* Saved data entries *
_ _ _

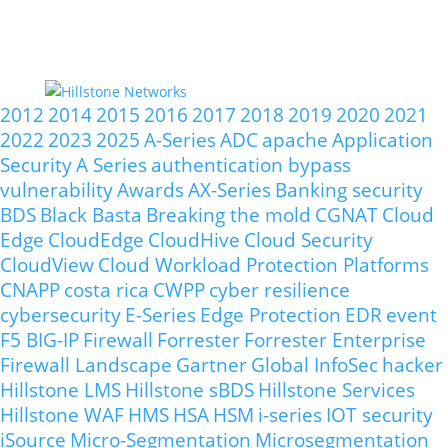
2012
2014
2015
2016
2017
2018
2019
2020
2021
2022
2023
2025
A-Series
ADC
apache
Application
Security
A Series
authentication bypass
vulnerability
Awards
AX-Series
Banking security
BDS
Black Basta
Breaking the mold
CGNAT
Cloud
Edge
CloudEdge
CloudHive
Cloud Security
CloudView
Cloud Workload Protection Platforms
CNAPP
costa rica
CWPP
cyber resilience
cybersecurity
E-Series
Edge Protection
EDR
event
F5 BIG-IP
Firewall
Forrester
Forrester Enterprise
Firewall Landscape
Gartner
Global InfoSec
hacker
Hillstone LMS
Hillstone sBDS
Hillstone Services
Hillstone WAF
HMS
HSA
HSM
i-series
IOT security
iSource
Micro-Segmentation
Microsegmentation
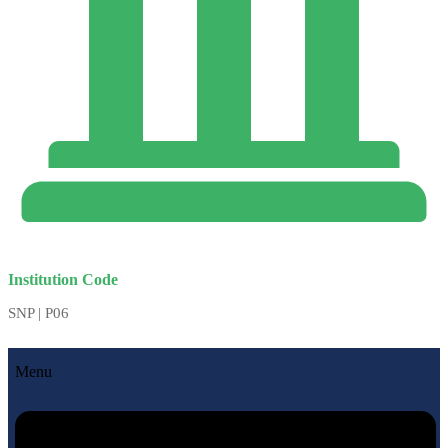
Institution Code
SNP | P06
Menu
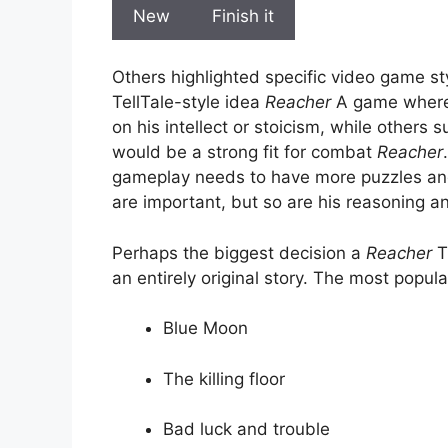
New
Finish it
Others highlighted specific video game st
TellTale-style idea
Reacher
A game where p
on his intellect or stoicism, while other
would be a strong fit for combat
Reacher
gameplay needs to have more puzzles and
are important, but so are his reasoning and
Perhaps the biggest decision a
Reacher
T
an entirely original story. The most popul
Blue Moon
The killing floor
Bad luck and trouble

_ _ _

Reproduce all the text lines from the rows above word for word, omitting the pictures.

2012
2014
2015
2016
2017
2018
2019
2020
2021
2022
2023
2025
A-Series
ADC
apache
Application
Security
A Series
authentication bypass
vulnerability
Awards
AX-Series
Banking security
BDS
Black Basta
Breaking the mold
CGNAT
Cloud
Edge
CloudEdge
CloudHive
Cloud Security
CloudView
Cloud Workload Protection Platforms
CNAPP
costa rica
CWPP
cyber resilience
cybersecurity
E-Series
Edge Protection
EDR
event
F5 BIG-IP
Firewall
Forrester
Forrester Enterprise
Firewall Landscape
Gartner
Global InfoSec
hacker
Hillstone LMS
Hillstone sBDS
Hillstone Services
Hillstone WAF
HMS
HSA
HSM
i-series
IOT security
iSource
Micro-Segmentation
Microsegmentation
Institution Code
SNP | P06
Menu
New
Finish it
Others highlighted specific video game st
TellTale-style idea
Reacher
A game where p
on his intellect or stoicism, while other
would be a strong fit for combat
Reacher
gameplay needs to have more puzzles and
are important, but so are his reasoning and
Perhaps the biggest decision a
Reacher
T
an entirely original story. The most popul
Blue Moon
The killing floor
Bad luck and trouble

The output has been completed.